**Work to be completed:** In the data below, the answer is the run of lines from the line containing "- Enable web search" through the line containing "- Publication-ready outputs", both included; print it exactly and nothing else.

Saved entries
———

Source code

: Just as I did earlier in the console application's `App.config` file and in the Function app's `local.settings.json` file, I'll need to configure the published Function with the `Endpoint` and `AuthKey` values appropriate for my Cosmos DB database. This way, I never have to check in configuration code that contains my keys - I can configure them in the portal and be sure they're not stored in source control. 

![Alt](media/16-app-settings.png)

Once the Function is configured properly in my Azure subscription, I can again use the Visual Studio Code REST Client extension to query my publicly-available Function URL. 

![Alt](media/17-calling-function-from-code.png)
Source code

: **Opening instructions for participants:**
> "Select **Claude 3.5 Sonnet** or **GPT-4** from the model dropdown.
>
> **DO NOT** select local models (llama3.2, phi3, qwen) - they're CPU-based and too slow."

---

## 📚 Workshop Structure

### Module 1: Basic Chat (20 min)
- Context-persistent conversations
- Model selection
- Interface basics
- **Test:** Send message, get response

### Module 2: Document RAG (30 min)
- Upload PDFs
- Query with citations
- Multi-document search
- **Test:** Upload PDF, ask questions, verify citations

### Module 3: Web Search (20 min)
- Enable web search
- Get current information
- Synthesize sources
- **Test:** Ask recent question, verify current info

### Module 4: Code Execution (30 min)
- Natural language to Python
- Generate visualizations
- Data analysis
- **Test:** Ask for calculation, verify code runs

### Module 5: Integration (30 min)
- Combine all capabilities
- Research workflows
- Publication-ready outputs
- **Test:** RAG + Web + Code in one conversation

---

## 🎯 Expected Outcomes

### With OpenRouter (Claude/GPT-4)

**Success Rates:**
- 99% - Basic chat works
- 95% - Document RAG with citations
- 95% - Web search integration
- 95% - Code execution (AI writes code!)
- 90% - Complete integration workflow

———

**Expected answer:**
- Enable web search
- Get current information
- Synthesize sources
- **Test:** Ask recent question, verify current info

### Module 4: Code Execution (30 min)
- Natural language to Python
- Generate visualizations
- Data analysis
- **Test:** Ask for calculation, verify code runs

### Module 5: Integration (30 min)
- Combine all capabilities
- Research workflows
- Publication-ready outputs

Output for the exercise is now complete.